> **Directions**
Answer these questions from the contract excerpt on shareholders' liability below.
(a) What does the excerpt define as a "Claim"?
(b) A breach of which Warranties is exempt from any limitation?
(c) What amount caps Cole's maximum aggregate liability?

8. LIMITATIONS ON SHAREHOLDERS’ LIABILITY.

 

8.1 The Shareholders’ liability in relation to any claim made against them for a breach of the Warranties in Section 4, or the indemnity in Section 7.1, of this Agreement (a “Claim”) shall be limited as provided in this Section 8, provided that the Shareholders’ liability for a breach of any of the Warranties set forth in Section 4.2 (Capitalization and Ownership of Stock) shall not be subject to any limitation.

 

23


8.2 Each Shareholder’s maximum aggregate liability for all Claims taken together (including interest, costs, fines, penalties and surcharges) is limited to the amount set out opposite his name below:

 

Carlsen: an amount equal to the Adjusted Net Asset Value, plus the Premium, reduced by the portion of the Purchase Price paid to Cole pursuant to this Agreement (including amounts paid to Cole from the Retention); and

 

Cole: an amount equal to the portion of the Purchase Price paid to Cole pursuant to this Agreement (including amounts paid to Cole from the Retention).

> **Information provided**
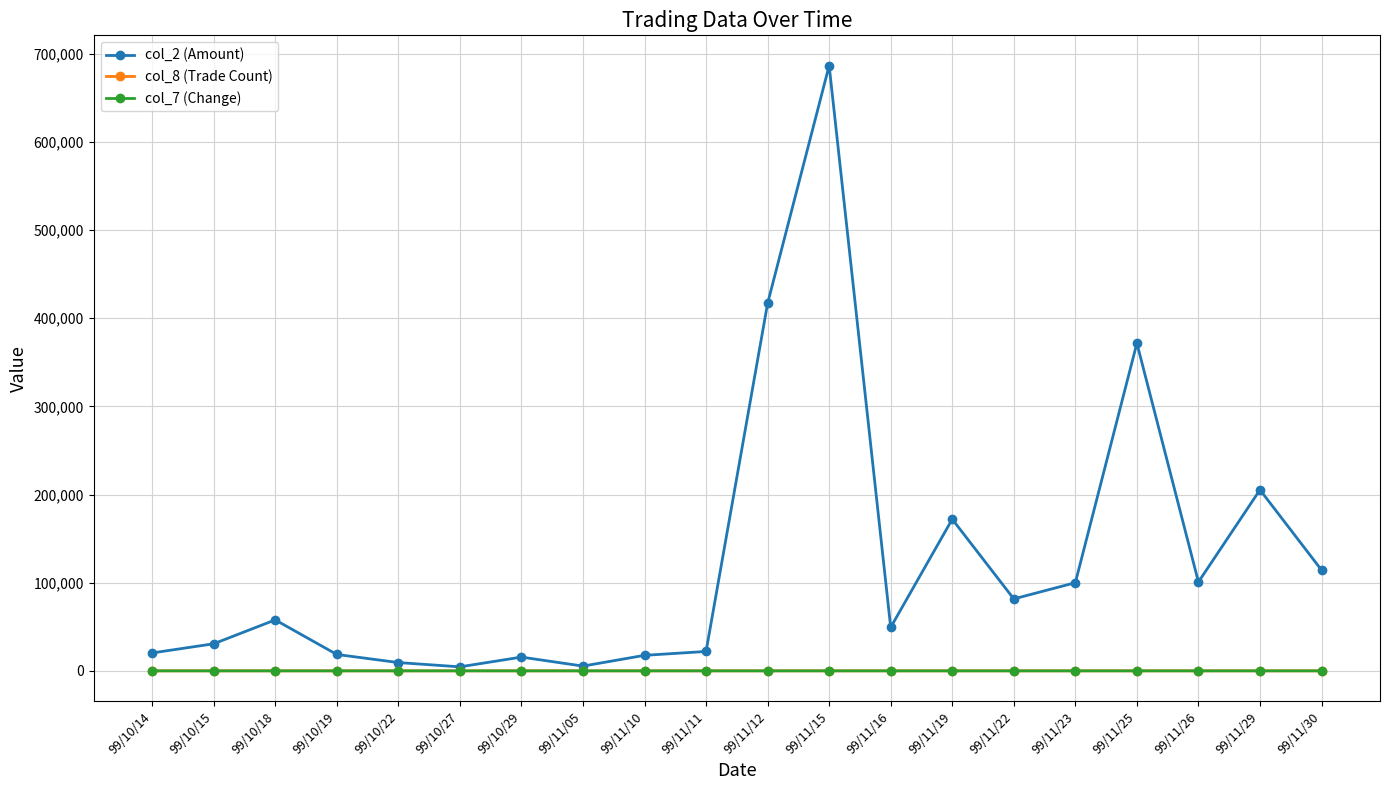

What is the smallest value displayed?

-0.3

> **Output for this task**
(a) A claim made against the Shareholders for a breach of the Warranties in Section 4, or the indemnity in Section 7.1, of the Agreement.
(b) The Warranties in Section 4.2 (Capitalization and Ownership of Stock).
(c) An amount equal to the portion of the Purchase Price paid to Cole under the Agreement, including amounts paid to Cole from the Retention.